Terry Setch has long been acknowledged as an exemplary figure in post-war British artistic practise by any painter's sternest critics, his fellow artists. That reputation has been sustained through a professional career of more than forty years by his dual commitment to creativity and to teaching.

Writing in a free and discursive spirit, Setch is compared to contemporaries, such as John Hoyland, Michael Sandle and Gillian Ayres, and against the background of a changing art world. Setch is one of a generation of leading British artists whose work was fundamentally affected by American abstract expressionism in the late 1950s. Since his earliest encounter with the paintings and heroic image of Jackson Pollock, Setch has ceaselessly explored new avenues of practice to deepen his sense of 'being in the painting' in an almost physical way. As with Pollock himself, Setch has long perceived painting as an arena in which an artist performs to transform the materials he works with.

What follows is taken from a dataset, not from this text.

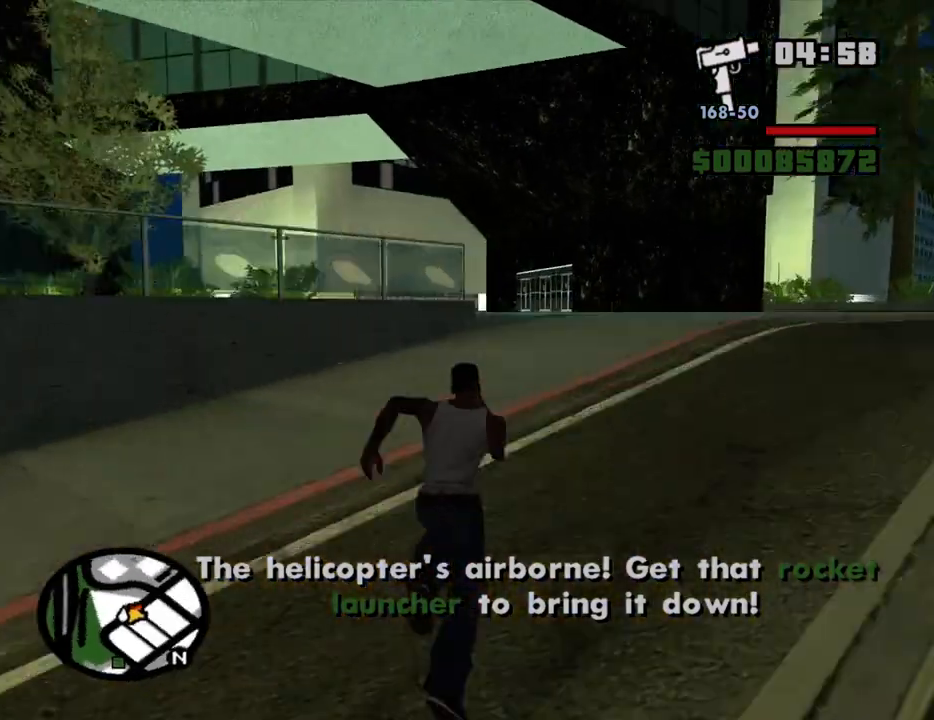
{"keys": ["d"], "mouse": [], "events": [[50, "space", "up"], [134, "space", "down"], [234, "space", "up"], [334, "space", "down"], [417, "space", "up"], [467, "w", "up"]]}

His work has frequently also encompassed a commentary on the world about him. They are intelligent objects and constantly in dialogue with the present and the art of the past. In a detailed and extensively documented chronological survey, Martin Holman explores the guiding themes that lie behind fifty years of Setch's work, and the often unconventional techniques that Setch has employed to express them. Always alert to the possibilities of new media, Setch has recently extended his source of imagery to the Internet.

Most of the paintings Setch has made over the last thirty years have been about the beach close to where he lives. The beach is continuously used as the repository for the ditched vehicles of joy riders, the dumped rubbish of builders, the waste plastic packaging of picnickers and sun worshippers as well as the detritus of shipping. The sea and the weather eventually causes these 20th century deposits to change in colour and shape, moulding them into the landscape to become a part of it.

'My large paintings mimic the actual surfaces and the changes that take place with tide, time and the weather and are directly involved with the detritus on the beach and how the elements alter, reshape and unify familiar objects.' says Setch.

The small works are more conventionally landscape and encapsulate the human events and incidents on the beach though all of his paintings are about the use of the foreshore and the many ways in which it is peopled. The different kind of gatherings for specific purposes such as fishing and sailing, the private groupings and the beach activities are significant in describing the environment of the beach.